Three class-action lawsuits filed against Athenahealth by company shareholders over the company’s acquisition by one of its top investors were voluntarily dropped on Monday after the company released an amended proxy statement, according to an SEC filing and court documents.
The lawsuits—two filed in the District Court in Massachusetts and one filed in the District Court in Delaware—alleged that executives were holding back on sharing crucial information about how they arrived at a final sale price of the company of $5.7 billion. In November, officials announced Athenahealth would be acquired by Elliott Management, along with private equity firm Veritas Capital, for a price of $135 per share.
In a suit filed in the District Court in Delaware on Dec. 21, shareholder Michael Kent said, following that announcement, the EHR company released a proxy report with the SEC. But that proxy left out material information, causing it to be "false and misleading.”
Shareholder Richard Hamilton filed a similar class action lawsuit in the District Court in Massachusetts December 18, and shareholder Robert Crawford also filed a complaint, also in Massachusetts District Court, alleging similar violations of federal securities laws by Athenahealth executives and its board.
In the class-action suits, shareholders Kent and Hamilton sought to block the deal and require the release of the information, in addition to damages. In the lawsuit filed by Crawford, the shareholder sought to block the deal, or any vote on the deal, until the company disclosed the information.
Crawford’s class-action lawsuit also alleged that Athenahealth insiders are the primary beneficiaries of the deal, not the company’s shareholders. “Athenahealth’s directors and executive officers stand to reap substantial financial benefits for securing the deal with Veritas and Evergreen” the suit said.
According to Kent’s class-action suit, details not available in the SEC filing included Athenahealth's financial projections, as well as analyses performed by the company’s financial advisors in connection with the proposed transaction and line items used to calculate adjusted EBITDA and adjusted operating income.
"When a banker’s endorsement of the fairness of a transaction is touted to shareholders, the valuation methods used to arrive at that opinion as well as the key inputs and range of ultimate values generated by those analyses must also be fairly disclosed," the suit said.
That suit also alleged Athena failed to disclose whether it entered into any confidentiality agreements that contained standstill and/or “don’t ask, don’t waive” provisions that are or were preventing the counterparties from submitting superior offers to acquire the company.
"Without this information, stockholders may have the mistaken belief that, if these potentially interested parties wished to come forward with a superior offer, they are or were permitted to do so, when in fact they are or were contractually prohibited from doing so."
It also does not include indications of interest submitted to the company during the process leading up to the proposed transaction which the company previously said had “prices ranging in the $145 to $165 per share range,” according to the suit.
A representative for Athenahealth could not immediately be reached for comment regarding the dismissal of the lawsuits. The amended proxy included additional information about how the company calculated the final value of the transaction.

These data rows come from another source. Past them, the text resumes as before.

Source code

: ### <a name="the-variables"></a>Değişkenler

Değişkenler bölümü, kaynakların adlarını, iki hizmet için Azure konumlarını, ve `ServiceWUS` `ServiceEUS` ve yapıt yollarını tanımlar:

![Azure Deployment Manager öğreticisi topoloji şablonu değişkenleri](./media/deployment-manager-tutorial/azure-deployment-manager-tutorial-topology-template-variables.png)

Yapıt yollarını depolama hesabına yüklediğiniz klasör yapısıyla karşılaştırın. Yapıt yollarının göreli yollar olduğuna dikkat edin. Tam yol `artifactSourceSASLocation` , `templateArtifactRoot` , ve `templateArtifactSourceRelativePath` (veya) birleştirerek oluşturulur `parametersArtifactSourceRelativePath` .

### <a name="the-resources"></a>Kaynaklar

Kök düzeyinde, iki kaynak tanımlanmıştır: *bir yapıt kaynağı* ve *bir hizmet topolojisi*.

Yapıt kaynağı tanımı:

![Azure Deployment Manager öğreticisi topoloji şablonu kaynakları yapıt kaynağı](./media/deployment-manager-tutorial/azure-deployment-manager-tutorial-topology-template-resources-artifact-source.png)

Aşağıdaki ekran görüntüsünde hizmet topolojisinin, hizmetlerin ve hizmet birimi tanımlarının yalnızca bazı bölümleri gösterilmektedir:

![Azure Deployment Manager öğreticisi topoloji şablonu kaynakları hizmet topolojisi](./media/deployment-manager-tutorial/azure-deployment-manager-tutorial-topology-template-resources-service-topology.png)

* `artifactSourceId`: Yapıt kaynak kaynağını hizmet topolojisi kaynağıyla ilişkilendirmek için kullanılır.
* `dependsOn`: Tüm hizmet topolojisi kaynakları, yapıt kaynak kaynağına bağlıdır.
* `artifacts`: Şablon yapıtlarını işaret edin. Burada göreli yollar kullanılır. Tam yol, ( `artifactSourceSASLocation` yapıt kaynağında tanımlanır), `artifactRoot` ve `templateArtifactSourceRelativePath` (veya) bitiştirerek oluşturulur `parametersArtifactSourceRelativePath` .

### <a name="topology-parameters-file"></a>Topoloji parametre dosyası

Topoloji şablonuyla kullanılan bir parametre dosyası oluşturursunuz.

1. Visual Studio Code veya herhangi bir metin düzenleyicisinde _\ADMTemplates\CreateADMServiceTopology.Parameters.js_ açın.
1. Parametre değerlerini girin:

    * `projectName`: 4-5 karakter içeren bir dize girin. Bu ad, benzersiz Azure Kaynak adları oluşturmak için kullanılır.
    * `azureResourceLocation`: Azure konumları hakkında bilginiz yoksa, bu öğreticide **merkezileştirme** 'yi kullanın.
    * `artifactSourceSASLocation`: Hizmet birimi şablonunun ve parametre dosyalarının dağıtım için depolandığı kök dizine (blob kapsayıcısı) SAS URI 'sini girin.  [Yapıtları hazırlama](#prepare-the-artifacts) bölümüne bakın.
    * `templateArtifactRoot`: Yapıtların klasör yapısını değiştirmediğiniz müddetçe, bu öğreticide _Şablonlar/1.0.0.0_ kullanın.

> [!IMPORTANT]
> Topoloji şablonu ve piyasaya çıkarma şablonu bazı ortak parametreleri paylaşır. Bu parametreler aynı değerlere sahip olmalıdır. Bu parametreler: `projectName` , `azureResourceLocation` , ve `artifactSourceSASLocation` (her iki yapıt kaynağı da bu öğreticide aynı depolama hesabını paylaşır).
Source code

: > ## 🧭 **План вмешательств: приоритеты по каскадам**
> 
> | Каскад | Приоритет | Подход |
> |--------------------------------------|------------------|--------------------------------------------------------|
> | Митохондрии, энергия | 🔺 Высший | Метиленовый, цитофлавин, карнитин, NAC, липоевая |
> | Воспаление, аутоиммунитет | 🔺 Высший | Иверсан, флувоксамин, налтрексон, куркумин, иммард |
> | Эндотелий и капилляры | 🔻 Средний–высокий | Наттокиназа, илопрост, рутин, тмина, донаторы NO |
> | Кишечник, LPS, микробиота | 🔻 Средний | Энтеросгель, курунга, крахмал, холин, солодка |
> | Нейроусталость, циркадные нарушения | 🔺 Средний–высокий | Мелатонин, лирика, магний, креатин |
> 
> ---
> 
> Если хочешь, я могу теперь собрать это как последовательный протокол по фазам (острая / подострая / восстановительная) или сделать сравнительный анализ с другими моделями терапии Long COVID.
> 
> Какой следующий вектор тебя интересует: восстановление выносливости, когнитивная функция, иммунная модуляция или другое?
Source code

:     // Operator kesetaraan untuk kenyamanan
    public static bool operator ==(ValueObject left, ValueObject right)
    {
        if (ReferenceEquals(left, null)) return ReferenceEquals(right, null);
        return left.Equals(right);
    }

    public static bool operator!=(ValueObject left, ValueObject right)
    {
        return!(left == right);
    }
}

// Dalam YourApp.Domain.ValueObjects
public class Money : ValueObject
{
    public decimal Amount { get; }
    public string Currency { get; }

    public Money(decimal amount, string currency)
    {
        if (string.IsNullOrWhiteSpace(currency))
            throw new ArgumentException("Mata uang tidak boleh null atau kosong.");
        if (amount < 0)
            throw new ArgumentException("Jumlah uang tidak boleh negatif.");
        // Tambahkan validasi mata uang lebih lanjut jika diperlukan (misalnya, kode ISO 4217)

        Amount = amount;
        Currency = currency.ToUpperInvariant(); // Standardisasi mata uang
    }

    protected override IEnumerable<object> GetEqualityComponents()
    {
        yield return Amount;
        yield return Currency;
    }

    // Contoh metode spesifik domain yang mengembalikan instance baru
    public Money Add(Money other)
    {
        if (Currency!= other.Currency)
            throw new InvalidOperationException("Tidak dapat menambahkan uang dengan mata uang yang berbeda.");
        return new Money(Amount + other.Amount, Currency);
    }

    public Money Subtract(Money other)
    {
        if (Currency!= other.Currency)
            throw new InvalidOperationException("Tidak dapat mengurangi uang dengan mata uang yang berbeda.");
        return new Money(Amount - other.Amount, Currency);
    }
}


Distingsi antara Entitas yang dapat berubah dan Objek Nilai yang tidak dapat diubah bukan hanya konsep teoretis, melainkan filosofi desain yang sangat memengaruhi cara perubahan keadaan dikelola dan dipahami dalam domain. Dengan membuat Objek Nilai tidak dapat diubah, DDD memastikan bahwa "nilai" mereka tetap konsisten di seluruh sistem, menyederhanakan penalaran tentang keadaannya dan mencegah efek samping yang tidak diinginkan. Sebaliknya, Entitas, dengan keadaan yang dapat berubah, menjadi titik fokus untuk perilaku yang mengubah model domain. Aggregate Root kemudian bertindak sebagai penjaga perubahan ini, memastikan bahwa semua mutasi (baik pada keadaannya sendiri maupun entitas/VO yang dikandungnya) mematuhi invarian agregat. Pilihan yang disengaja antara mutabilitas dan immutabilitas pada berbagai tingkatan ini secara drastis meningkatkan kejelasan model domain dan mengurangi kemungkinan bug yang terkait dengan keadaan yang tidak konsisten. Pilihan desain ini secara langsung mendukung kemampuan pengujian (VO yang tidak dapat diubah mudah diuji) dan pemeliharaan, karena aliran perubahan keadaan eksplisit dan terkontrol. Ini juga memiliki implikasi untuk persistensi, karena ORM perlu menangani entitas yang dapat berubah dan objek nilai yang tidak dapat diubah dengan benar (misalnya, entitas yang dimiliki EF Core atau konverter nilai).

At one time, the company was valued at nearly $7 billion after activist shareholder Elliott offered cash to take over the health IT company, a value of $160 per share. The company's shares traded above $150 for much of the summer.
After it was reported UnitedHealth and Cerner both pulled out of the bidding process for the EHR company, the company's share price dropped into the $120s. They were trading above $130 a share on Wednesday.
According to the announcement about the planned acquisition, Elliott and Veritas plan to combine Athenahealth with Virence Health a value-based care solution that Veritas purchased for $1 billion from GE Healthcare earlier this year. The new company will operate under the Athenahealth brand.
The deal is expected to close in the first quarter, subject to regulatory and shareholder approval.
Athenahealth's sale left some of its customers nervous, saying the events over the last 12 to 18 months have negatively influenced the company’s ability to meet support demands. In a letter to customers, Executive Chairman Jeff Immelt said the two companies have “complementary portfolios and highly talented people,” adding that Athenahealth was “operating business as usual.”